Introduction: Since its launch, the Gameboy Advance has slowly been developing its identity as a gaming platform. While the system is capable of truly impressive 3D visuals for a handheld, as was seen in Golden Sun and a yet unnamed 3D shooter, the 2D games are the reason why some of the 'old-schoolers' (myself included) are busting out the hippie signs; a fallback to the days of yore (SNES).

Review: Capcom's new old game is Breath of Fire, a port of the classic SNES rpg. The port is just that, a port, not a remake so don't go in expecting to see some 3D dragon transformations. The translation is pixel-perfect, almost word by word. That's somewhat of a double-edged sword though as the original translation was done by squaresoft and although it is a good one, it can't be said to be an exact translation of the Japanese version. Lots of names were changed and though it doesn't detract from enjoying the game, hardcore Breath of Fire fanatics might take offense (I should know, I mod for some BoF boards and I've had to lock my fair share of square-hate topics).

The story is classic RPG all the way. You play as Ryu(u), a member of the ancient Light Dragon Clan, who sets out on a journey to discover the whereabouts of his sister Sara (who goes MIA in the first fight scene). As is always the case with such a quest, Ryu will be paired with the lovably clichéd princess Nina and six other rather strange creatures who will aid him on his quest (not really considering how much power Ryu's dragon transformations yield). You'll eventually have a stable of eight characters to swap into your party, and you can have a maximum of four in combat, each with his or her own strengths, weaknesses, abilities, and back story (albeit rather weak stories). You'll also find that each character will have his or her own unique special abilities which will come in handy in your travels when that character is at the head of the party. For example, Ryu will be able to fish, Bo will be able to walk through forests on the world map, Nina will be able to get you to seemingly inaccessible areas with her ability to transform into a huge bird, Ox will be able to slam into objects to shake loose items or open new paths, Karn can open locked doors and has the ability to combine with others players, and so on.

Conclusion: While it's not the best-looking or most technically impressive RPG out for the system, Breath of Fire is still a rock-solid game. Thanks to the faithful translation of the SNES game, the lengthy quest offers a meaty challenge for RPG fans to get sucked into. If you haven't played the game before or want to relive some choice gaming moments, you should check it out. And if you enjoyed BoF, BoFII is not far off from its release stateside so I suggest you pick it up (it's arguably the best of the BoFs).

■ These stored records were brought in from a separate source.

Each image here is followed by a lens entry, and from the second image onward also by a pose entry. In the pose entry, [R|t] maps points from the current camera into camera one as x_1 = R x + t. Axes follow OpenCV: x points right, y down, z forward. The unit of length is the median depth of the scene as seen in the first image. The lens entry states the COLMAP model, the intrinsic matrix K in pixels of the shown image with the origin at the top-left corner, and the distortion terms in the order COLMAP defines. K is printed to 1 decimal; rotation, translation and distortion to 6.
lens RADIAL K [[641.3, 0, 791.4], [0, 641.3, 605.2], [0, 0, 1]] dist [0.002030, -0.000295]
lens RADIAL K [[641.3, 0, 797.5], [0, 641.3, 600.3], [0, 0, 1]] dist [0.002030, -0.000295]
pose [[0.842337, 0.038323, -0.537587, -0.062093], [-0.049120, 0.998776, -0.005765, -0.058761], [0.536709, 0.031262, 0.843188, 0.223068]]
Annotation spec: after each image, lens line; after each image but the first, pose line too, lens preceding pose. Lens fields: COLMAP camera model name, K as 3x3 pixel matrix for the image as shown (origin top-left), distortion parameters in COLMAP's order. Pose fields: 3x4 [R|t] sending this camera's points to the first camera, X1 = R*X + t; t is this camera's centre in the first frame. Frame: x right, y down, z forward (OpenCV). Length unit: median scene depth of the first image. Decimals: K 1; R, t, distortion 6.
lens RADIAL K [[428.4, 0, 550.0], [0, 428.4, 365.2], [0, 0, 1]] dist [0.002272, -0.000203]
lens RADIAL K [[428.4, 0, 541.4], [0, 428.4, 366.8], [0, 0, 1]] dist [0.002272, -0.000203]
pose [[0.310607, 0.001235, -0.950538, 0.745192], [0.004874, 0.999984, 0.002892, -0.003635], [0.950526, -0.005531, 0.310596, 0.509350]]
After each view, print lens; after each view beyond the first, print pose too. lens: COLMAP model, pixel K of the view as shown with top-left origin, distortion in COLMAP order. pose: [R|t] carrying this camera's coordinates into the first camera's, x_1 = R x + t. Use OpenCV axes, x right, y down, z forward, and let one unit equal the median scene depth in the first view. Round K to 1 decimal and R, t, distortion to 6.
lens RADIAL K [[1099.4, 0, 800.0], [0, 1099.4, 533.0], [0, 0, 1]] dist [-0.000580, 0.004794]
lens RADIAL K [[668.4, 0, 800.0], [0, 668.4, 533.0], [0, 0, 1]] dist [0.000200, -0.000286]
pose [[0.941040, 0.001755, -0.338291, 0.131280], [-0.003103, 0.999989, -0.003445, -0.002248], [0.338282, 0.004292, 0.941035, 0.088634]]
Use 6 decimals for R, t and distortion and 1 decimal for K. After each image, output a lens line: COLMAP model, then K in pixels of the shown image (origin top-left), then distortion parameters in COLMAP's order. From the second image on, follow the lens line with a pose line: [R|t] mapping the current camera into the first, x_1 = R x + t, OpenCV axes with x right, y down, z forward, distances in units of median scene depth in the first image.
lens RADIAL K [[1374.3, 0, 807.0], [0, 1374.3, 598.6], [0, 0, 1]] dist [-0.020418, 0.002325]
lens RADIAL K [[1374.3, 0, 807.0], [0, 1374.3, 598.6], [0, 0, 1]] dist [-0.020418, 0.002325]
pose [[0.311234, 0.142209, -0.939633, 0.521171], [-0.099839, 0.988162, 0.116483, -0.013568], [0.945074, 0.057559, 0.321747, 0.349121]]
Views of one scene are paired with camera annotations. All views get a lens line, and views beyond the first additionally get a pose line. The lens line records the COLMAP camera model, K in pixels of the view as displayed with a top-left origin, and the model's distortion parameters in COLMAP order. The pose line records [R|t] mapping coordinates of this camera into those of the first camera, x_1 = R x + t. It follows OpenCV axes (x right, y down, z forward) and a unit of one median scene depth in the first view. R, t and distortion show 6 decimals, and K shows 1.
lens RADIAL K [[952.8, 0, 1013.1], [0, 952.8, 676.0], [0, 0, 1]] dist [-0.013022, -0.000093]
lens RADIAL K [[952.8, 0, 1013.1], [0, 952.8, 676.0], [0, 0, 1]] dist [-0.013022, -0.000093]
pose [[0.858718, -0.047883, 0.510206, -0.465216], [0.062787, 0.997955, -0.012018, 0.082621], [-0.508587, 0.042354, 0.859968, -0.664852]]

Ratings: (scale of 0.0 - 5.0)

Gameplay: 4.5 Graphics: 3.0
The gameplay is standard RPG fare. You'll explore the world by traveling across a world map and interacting with various characters in towns. During your travels, you'll enter into combat with enemies via random encounters and boss battles. As you explore dungeons and caves in search of items or to complete quests discovered by chatting with NPCs, your party members will level up, gaining new attacks and finding items. The combat is of the turn-based variety; although a nice feature allows you to have the AI automatically fight a battle, which comes in handy if you keep ending up in fights with low-level enemies. The game now features an option to run automatically in the game, which you'll appreciate as you trek through your quest (my right thumb thanks you capcom). However there is some variety and originality, Ryu's dragon transformations for example. Capcom has opted not to upgrade the game's look visually for the GBA, which results in graphics that don't quite sync up with the quality of currently available GBA games. Fortunately, in spite of its slightly dated graphics, Breath of Fire still looks very good. The characters sport a bit of animation when attacking and are detailed. The spell effects are nice but humble, featuring plain animation. Thus the graphics don't attract puddles of drool nor are they anything to write home about, but at the same time you won't consider the blind a lucky bunch.

Sound: 2.5 Overall: 3.0
The sound in the game is pretty bare, as was the case with a lot of RPGs back in the early '90s. You'll hear a few chirps and sound effects during combat and assorted themes as you make your way through the world map. Unfortunately, that's just about all you'll hear. Sadly enough, the sound of the GBA port is sub-par of that found in the SNES version. While it's not the best-looking or most technically impressive RPG out for the system, Breath of Fire is still a rock-solid game. Thanks to the faithful translation of the SNES game, the lengthy quest offers a meaty challenge for RPG fans to get sucked into. If you haven't played the game before or want to relive some choice gaming moments, you should check it out.